▶ _EXERCISE BRIEF_: In the data below, swap every occurrence of "Example" for "Item" and reproduce all lines with no other changes.

Records from a data collection
>>

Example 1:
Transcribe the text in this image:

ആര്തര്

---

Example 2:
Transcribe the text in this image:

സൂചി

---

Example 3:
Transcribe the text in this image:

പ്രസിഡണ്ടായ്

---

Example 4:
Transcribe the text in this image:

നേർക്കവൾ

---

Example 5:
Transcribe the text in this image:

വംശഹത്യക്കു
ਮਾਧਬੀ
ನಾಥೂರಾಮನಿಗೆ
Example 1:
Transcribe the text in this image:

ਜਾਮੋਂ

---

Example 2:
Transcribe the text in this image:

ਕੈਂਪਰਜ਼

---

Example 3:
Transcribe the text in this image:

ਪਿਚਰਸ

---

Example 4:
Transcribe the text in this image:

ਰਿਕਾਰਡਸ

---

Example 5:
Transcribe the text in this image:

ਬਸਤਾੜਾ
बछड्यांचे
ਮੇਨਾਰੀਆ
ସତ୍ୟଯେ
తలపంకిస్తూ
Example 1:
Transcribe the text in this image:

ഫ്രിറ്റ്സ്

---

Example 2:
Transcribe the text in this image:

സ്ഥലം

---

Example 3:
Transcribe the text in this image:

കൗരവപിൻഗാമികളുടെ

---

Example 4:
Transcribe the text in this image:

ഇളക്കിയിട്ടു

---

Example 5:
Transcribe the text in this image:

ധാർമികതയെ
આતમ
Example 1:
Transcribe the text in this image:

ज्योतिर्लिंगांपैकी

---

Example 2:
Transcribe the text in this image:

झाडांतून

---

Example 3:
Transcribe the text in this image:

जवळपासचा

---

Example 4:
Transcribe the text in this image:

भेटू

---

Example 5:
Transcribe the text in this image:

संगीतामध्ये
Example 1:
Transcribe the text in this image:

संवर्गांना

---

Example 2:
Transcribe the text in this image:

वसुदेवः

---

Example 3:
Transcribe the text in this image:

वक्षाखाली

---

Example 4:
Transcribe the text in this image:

<<

▶ _FULL SOLUTION_:
Item 1:
Transcribe the text in this image:

ആര്തര്

---

Item 2:
Transcribe the text in this image:

സൂചി

---

Item 3:
Transcribe the text in this image:

പ്രസിഡണ്ടായ്

---

Item 4:
Transcribe the text in this image:

നേർക്കവൾ

---

Item 5:
Transcribe the text in this image:

വംശഹത്യക്കു
ਮਾਧਬੀ
ನಾಥೂರಾಮನಿಗೆ
Item 1:
Transcribe the text in this image:

ਜਾਮੋਂ

---

Item 2:
Transcribe the text in this image:

ਕੈਂਪਰਜ਼

---

Item 3:
Transcribe the text in this image:

ਪਿਚਰਸ

---

Item 4:
Transcribe the text in this image:

ਰਿਕਾਰਡਸ

---

Item 5:
Transcribe the text in this image:

ਬਸਤਾੜਾ
बछड्यांचे
ਮੇਨਾਰੀਆ
ସତ୍ୟଯେ
తలపంకిస్తూ
Item 1:
Transcribe the text in this image:

ഫ്രിറ്റ്സ്

---

Item 2:
Transcribe the text in this image:

സ്ഥലം

---

Item 3:
Transcribe the text in this image:

കൗരവപിൻഗാമികളുടെ

---

Item 4:
Transcribe the text in this image:

ഇളക്കിയിട്ടു

---

Item 5:
Transcribe the text in this image:

ധാർമികതയെ
આતમ
Item 1:
Transcribe the text in this image:

ज्योतिर्लिंगांपैकी

---

Item 2:
Transcribe the text in this image:

झाडांतून

---

Item 3:
Transcribe the text in this image:

जवळपासचा

---

Item 4:
Transcribe the text in this image:

भेटू

---

Item 5:
Transcribe the text in this image:

संगीतामध्ये
Item 1:
Transcribe the text in this image:

संवर्गांना

---

Item 2:
Transcribe the text in this image:

वसुदेवः

---

Item 3:
Transcribe the text in this image:

वक्षाखाली

---

Item 4:
Transcribe the text in this image:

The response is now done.